I could go on and on with similar examples thus far in the quarter. This is a very common market fascination. In sports it is a little different. If LeBron James has a bad game and the Miami Heat still win, it is seen as proof that they are a good team. They are not just a one-man show. Shouldn’t it make sense that if a company beats expectations in a quarter when their star product didn’t have its “best game,” then that is proof of the overall strength of the company?

One would think, but right now Wall Street seems to be in a “glass is half-empty” mood. The fact is that earnings season has gone pretty well; revenues are up year-over-year for S&P 500 companies, as are earnings.
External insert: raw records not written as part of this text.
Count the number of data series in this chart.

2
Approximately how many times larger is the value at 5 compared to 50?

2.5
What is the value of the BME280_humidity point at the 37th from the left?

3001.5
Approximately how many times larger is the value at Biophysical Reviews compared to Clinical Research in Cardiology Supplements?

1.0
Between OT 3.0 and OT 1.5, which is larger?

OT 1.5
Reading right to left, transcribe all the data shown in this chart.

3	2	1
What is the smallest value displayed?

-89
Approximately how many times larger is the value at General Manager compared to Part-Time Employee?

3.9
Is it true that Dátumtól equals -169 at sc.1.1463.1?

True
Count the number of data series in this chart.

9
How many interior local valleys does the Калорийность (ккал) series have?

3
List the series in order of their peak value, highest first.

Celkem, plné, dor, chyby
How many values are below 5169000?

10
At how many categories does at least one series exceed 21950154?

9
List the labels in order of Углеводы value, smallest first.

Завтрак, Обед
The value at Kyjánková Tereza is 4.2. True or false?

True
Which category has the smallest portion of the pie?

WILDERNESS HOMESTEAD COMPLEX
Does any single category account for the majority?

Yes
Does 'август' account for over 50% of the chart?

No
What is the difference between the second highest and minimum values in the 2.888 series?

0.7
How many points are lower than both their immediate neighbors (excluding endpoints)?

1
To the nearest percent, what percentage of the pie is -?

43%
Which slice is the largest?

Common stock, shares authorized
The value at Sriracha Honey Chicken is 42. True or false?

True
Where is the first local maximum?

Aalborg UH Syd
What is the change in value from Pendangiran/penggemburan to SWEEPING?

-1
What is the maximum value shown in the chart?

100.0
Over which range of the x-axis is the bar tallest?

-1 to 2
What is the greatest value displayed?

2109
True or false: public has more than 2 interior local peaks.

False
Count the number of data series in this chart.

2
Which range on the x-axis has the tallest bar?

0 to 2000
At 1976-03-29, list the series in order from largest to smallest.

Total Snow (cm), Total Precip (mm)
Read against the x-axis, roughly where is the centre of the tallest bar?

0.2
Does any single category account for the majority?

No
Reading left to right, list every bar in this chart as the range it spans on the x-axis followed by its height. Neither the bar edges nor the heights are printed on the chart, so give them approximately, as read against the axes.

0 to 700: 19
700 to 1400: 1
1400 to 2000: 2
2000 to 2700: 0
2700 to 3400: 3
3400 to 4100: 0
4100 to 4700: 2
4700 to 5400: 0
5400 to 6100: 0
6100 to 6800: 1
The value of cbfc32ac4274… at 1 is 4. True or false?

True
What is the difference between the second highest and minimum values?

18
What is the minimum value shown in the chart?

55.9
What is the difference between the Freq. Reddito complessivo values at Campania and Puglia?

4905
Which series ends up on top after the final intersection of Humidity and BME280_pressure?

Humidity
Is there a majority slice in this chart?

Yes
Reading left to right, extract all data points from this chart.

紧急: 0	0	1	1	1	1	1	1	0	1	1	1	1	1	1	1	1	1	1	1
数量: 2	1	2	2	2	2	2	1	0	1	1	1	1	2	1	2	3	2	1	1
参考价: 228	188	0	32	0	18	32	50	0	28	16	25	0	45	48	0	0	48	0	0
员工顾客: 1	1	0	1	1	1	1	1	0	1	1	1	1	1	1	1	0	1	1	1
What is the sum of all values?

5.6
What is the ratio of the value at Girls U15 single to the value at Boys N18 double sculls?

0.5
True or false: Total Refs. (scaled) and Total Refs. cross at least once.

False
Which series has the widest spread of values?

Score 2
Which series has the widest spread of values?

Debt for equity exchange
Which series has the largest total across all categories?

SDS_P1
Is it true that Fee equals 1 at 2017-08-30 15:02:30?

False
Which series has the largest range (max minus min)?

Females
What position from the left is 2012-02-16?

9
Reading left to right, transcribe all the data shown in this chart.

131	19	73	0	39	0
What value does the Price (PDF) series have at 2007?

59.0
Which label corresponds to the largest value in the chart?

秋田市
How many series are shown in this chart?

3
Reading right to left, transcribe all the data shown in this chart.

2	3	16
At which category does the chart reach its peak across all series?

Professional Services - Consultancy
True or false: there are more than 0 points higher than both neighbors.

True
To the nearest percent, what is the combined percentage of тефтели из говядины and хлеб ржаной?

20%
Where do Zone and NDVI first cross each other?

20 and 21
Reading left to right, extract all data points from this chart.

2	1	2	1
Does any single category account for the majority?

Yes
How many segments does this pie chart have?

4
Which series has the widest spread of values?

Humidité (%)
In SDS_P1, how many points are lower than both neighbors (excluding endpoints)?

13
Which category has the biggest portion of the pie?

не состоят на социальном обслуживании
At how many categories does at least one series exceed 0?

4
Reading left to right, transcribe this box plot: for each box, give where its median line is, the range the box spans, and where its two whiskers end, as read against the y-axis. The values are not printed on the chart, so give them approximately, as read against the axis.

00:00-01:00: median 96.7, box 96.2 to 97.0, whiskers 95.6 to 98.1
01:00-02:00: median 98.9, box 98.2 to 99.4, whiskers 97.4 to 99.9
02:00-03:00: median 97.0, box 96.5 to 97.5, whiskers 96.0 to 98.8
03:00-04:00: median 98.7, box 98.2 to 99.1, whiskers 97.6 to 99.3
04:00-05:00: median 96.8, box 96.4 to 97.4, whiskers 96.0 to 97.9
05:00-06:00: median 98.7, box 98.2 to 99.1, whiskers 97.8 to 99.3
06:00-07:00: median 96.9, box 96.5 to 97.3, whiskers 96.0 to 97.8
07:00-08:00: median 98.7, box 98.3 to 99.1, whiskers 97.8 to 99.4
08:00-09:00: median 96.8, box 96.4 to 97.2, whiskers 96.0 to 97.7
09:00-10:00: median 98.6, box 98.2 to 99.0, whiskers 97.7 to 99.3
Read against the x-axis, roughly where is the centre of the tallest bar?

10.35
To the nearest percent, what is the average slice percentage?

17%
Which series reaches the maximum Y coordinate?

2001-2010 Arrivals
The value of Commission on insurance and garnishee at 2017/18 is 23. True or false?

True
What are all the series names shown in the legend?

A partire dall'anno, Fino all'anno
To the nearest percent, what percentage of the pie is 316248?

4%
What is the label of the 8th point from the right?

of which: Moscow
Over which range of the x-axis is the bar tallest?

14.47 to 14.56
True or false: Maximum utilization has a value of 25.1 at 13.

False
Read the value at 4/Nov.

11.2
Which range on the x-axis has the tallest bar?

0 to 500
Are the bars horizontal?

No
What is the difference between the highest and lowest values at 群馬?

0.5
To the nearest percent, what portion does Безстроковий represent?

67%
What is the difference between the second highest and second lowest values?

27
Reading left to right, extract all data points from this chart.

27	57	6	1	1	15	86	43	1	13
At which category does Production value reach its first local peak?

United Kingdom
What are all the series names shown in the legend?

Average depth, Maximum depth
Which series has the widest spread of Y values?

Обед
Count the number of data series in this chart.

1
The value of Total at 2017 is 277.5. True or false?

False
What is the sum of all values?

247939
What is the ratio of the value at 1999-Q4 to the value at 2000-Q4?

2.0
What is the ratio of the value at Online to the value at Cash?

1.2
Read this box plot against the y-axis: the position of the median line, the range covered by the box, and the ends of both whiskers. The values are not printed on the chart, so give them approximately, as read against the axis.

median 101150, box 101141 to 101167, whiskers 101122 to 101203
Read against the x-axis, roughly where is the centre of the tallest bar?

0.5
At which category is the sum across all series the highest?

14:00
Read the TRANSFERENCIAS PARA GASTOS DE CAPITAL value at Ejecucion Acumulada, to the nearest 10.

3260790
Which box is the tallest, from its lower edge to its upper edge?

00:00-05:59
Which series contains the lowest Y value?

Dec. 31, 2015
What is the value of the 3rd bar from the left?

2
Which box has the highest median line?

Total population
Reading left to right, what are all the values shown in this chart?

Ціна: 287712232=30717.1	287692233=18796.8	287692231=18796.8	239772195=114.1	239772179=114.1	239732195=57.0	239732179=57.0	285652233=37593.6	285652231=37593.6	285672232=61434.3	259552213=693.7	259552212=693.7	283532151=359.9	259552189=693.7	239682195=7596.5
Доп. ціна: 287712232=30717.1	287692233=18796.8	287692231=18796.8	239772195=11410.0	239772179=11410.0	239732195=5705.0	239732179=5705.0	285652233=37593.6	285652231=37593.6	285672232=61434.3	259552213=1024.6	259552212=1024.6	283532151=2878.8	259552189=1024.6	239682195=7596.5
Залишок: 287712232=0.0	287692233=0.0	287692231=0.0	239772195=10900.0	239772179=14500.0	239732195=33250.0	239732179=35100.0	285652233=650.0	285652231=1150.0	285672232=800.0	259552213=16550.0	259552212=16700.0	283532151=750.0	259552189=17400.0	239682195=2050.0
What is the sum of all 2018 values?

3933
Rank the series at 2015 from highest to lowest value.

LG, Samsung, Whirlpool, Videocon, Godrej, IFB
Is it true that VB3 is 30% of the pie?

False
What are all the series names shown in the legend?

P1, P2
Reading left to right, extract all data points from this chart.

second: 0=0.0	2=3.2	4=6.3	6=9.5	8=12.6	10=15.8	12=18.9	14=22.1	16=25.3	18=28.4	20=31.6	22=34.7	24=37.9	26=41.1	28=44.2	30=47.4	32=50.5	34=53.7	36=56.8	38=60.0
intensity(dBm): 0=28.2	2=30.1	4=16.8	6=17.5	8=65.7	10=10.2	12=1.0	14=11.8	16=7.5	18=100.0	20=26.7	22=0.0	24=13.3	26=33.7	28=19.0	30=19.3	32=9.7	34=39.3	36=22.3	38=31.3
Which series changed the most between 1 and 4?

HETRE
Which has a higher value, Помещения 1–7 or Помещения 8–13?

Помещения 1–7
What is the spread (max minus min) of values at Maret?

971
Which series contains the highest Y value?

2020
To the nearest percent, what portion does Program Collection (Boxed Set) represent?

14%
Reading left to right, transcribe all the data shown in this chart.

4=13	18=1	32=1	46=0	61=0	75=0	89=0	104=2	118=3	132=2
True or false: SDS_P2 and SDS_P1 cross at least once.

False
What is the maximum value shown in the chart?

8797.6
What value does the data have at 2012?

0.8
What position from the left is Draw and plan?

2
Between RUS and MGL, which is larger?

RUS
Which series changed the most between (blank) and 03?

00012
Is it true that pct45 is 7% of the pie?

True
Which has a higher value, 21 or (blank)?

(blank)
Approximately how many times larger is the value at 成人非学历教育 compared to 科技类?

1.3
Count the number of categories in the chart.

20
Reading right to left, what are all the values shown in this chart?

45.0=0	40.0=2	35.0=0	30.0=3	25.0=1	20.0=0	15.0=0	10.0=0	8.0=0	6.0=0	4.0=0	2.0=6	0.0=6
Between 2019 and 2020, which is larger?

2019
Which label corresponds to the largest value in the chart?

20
This quarter has been at least as good if not better than the two previous quarters that were greeted with gleeful appreciation.

Wednesday night I had the pleasure of listening to George Friedman, PhD., the founder and chairman of Strafor Global Intelligence. They research the geopolitical world and give insight into trends that could benefit or threaten investors. He confirmed my view of this recent downturn – that none of the excuses being bantered about make any sense. The truth is that markets sometimes move in inexplicable ways and then we search for some explanation because that makes us feel better. He suspected that the real reason for the weakness in the market thus far this year is nothing more than profit-taking.

In other words, markets do not go up in straight lines. Football and basketball are team sports. Teams win games and teams win championships. Not even the great Michael Jordan could win a championship without teammates who could help him. Seattle won the Super Bowl because, at least on that night, they were the better team. Teams are always bigger than any one player. Apple beat expectations because it is a very good company with a diverse product line. It is bigger than just the iPhone. The same goes for Gilead, and many other companies that have had their reports nit-picked by people who are simply in the mood to sell. Prudent investors understand that in the long term it is the whole that matters, and like any good team, the whole is often greater than the sum of its parts.